クリスマスプレゼントに玩具を与えられて育った子など、世の中でまともに生きていけるとは思えない。彼女がそんな我が子の為に、今後について何を考えるのかわからない。僕はにもう知る事はないだろう。
出窓に飾られていた、転がっても倒れないウズラの卵人形が、楽しそうな母子によって一つずつ割られてゆく。僕は知らなかった。固められた卵の殻の中には、人体の部位が書かれていた事を。

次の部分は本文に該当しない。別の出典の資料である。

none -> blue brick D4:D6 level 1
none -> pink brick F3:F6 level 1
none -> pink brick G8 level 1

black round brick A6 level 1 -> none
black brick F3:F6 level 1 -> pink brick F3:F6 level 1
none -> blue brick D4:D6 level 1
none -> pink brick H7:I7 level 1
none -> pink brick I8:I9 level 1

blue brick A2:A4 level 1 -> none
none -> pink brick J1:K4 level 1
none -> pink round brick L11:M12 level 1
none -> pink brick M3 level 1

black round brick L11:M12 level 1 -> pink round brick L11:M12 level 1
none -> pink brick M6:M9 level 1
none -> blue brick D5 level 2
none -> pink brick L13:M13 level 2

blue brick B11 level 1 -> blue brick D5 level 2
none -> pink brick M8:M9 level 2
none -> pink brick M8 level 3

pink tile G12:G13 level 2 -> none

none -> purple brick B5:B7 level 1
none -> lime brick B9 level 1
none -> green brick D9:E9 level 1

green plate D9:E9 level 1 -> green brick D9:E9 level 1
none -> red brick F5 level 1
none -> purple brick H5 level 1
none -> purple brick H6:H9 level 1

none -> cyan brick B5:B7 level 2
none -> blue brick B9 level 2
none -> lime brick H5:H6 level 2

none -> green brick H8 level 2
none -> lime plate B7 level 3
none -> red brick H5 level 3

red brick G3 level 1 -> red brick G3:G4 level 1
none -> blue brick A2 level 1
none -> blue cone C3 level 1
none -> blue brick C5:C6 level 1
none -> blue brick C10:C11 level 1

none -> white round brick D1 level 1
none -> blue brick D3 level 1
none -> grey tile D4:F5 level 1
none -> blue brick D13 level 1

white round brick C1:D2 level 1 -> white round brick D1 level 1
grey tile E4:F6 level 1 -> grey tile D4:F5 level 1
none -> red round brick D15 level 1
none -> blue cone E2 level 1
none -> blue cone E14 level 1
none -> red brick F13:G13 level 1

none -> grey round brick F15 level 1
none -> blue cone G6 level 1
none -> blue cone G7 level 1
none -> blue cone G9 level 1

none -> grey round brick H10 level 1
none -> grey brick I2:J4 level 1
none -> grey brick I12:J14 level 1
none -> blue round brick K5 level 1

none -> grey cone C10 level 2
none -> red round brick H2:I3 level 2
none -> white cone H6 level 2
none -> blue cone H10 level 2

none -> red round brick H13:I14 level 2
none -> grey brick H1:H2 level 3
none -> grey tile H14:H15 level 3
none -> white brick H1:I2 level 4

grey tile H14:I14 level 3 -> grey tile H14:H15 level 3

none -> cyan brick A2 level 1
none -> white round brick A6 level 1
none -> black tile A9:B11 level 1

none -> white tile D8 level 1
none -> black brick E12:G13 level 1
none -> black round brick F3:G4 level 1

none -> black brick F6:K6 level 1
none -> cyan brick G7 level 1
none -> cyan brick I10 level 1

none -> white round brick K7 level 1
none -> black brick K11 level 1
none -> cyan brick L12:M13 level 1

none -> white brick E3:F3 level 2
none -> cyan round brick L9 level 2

毎日順番に失われてゆく手足の指。当たりを引かないように、優しい彼女は我が子を導く。僕の身体は少しずつ切り刻まれ、目玉を抜かれ耳を削がれて、割った卵の殻と一緒に近くの川で撒かれる。彼女の約束通りに、僕は魚の餌にされたのだった。
お読みいただきありがとうございました。
※ ウズラの卵人形の籤の中には、手足の指が二十本、両耳、両目、鼻で五つ。両手足首と首が五つ。計三十日分。